Little more than a year ago, when Madison Capital Partners took control of Pawnee Rotational Molding Co., the operation needed more than a new owner, it needed a shot of morale, said Madison partner Scott Murray. By August 1995, Pawnee was a company on the mend, with a clearcut agenda for boosting both morale and profit. Today the firm, restructured and stronger, consistently is meeting its goals, and, says Murray, its employees' demeanors are much-improved.
``When we got in there .... they were kind of a down-in-the-mouth organization,'' he said from Madison's Chicago headquarters. ``Morale was low. Employee turnover was high. They didn't even know they could be successful. A year later ... it's truly a group that's operating as a team. They're excited about doing their jobs.''
As a work force, Pawnee is 25-30 workers shy of the 135 it had when Madison bought the Maple Plain, Minn., rotomolder. As part of its restructuring, the company phased out mostly manufacturing jobs, and tightened its rotomolding ranks into three, self-directed six-person cells per shift, with each cell running four machines. Now, according to Earl Ford, vice president of sales and marketing, the firm is putting out more work.
``We are able to accomplish more with less,'' he said.
Larry Paulson, Pawnee president since March, installed cellular manufacturing last summer, when he was still vice president of manufacturing.
Paulson said he runs production a little like a baseball game.
``The company had real problems with scrap, production and performance due to delivery dates,'' Paulson said.
The traditional methods were not working, so he divided the employees into teams, or cells, appointed leaders, and made each group responsible for its productivity, quality and scrap rates.
``Now we've got something a little more finite to worry about,'' he said.
Ford said the cells have made time clocks obsolete, since cell leaders do the scheduling. Special software, which records each job's manufacturing parameters in barcoded format, including material and labor, allows the company to trace every aspect of production back to its source.

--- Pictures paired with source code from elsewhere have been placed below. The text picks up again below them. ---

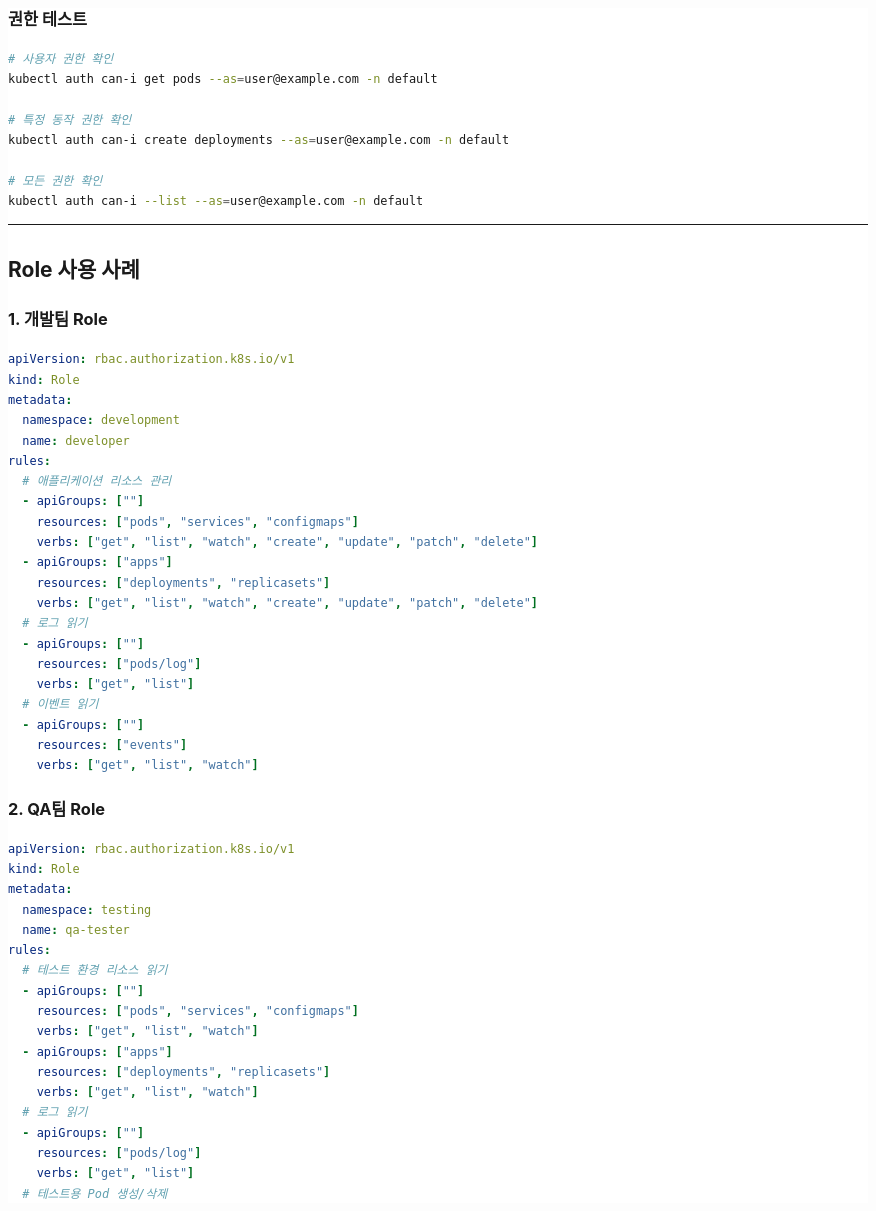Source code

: ### 권한 테스트

```bash
# 사용자 권한 확인
kubectl auth can-i get pods --as=user@example.com -n default

# 특정 동작 권한 확인
kubectl auth can-i create deployments --as=user@example.com -n default

# 모든 권한 확인
kubectl auth can-i --list --as=user@example.com -n default
```

---

## Role 사용 사례

### 1. 개발팀 Role

```yaml
apiVersion: rbac.authorization.k8s.io/v1
kind: Role
metadata:
  namespace: development
  name: developer
rules:
  # 애플리케이션 리소스 관리
  - apiGroups: [""]
    resources: ["pods", "services", "configmaps"]
    verbs: ["get", "list", "watch", "create", "update", "patch", "delete"]
  - apiGroups: ["apps"]
    resources: ["deployments", "replicasets"]
    verbs: ["get", "list", "watch", "create", "update", "patch", "delete"]
  # 로그 읽기
  - apiGroups: [""]
    resources: ["pods/log"]
    verbs: ["get", "list"]
  # 이벤트 읽기
  - apiGroups: [""]
    resources: ["events"]
    verbs: ["get", "list", "watch"]
```

### 2. QA팀 Role

```yaml
apiVersion: rbac.authorization.k8s.io/v1
kind: Role
metadata:
  namespace: testing
  name: qa-tester
rules:
  # 테스트 환경 리소스 읽기
  - apiGroups: [""]
    resources: ["pods", "services", "configmaps"]
    verbs: ["get", "list", "watch"]
  - apiGroups: ["apps"]
    resources: ["deployments", "replicasets"]
    verbs: ["get", "list", "watch"]
  # 로그 읽기
  - apiGroups: [""]
    resources: ["pods/log"]
    verbs: ["get", "list"]
  # 테스트용 Pod 생성/삭제
```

Paulson said Pawnee has invested huge chunks of time in management and leadership seminars to help workers meet their new challenges.
Also, since January, employees have been rewarded for their efforts with a gain-sharing plan that gives them a cut of the company's profit. The firm also gives out monthly prizes for cells that achieve the best numbers in production and scrap rates.
The results: Scrap rates, as high as 12 percent last summer, have dropped to 3 percent; productivity and on-time shipments are up; last month overtime hit an all-time low, Ford said.
Last year sales reached $17 million, up $5 million from 1994. In May the company brought on a second sales representative to grow those sales into new Midwest regions, although, ``We're not restricted by geographics,'' said Ford, pointing out that longtime customer Club Car Inc. is in Augusta, Ga. ``We are shipping some products overseas,'' he said.
No single market is driving sales and profit, though several markets have seen increased shares during the past few years, including Pawnee's outdoor rec-reation and floor-care businesses. The firm's largest segments, which each hold about 18-20 percent of sales, are playground equipment, military parts and a highly diversified industrial market. Its other markets contribute 10-12 percent to the company's overall business, Ford said.
Rotomolded products include tanks and housings for floor-care equipment makers such as Breuer/ Tornado Corp. of Chicago; a lidded cargo box for an all-terrain vehicle made by Polaris Industries L.P. in Minneapolis; a boat hull for Mercury Marine of Fond du Lac, Wis.; a three-binned refreshment unit that fits into ClubCar golf carts; and toys, which it has made for more than 30 years.
Military is an 18-year-old market for the firm. And though it is ``not growing in leaps and bounds,'' it brings in ``a good, steady business,'' Ford said.
At its 138,000-square-foot headquarters plant in Maple Plain, the firm operates 13 rotomolders, mostly three-arm carousels, Ferrys and McNeils; a rock 'n' roll machine; two FSP clamshells; even some homemade models, Paulson said. One clamshell machine is dedicated to research and development, and a third clamshell, along with a new, five-axis router, is due to be delivered this fall, an investment of about $270,000.
About 10 people work in its R&D, engineering and model shop, where Pawnee does the work necessary to get a part production-ready as well as finishing operations. It also makes much of its own cooling and foaming fixtures. The area recently has been remodeled and expanded to 45,000 square feet, almost three times its former size, Ford said.
About half of its new business is for applications being converted from metal or thermoformed plastic, where part consolidation is a main reason for the switch, he said.
Madison did not purchase Pawnee as a portfolio company, Paulson said. Rather, the partners are looking to expand into plastics with other acquisitions, Murray confirmed.
He and partner Larry Gies formed Madison in mid-1994 to buy low-tech industrial manufacturing companies in the Midwest. They bought the rotomolder from Pawnee Industries Inc. of Wichita, Kan., when it disbanded last year.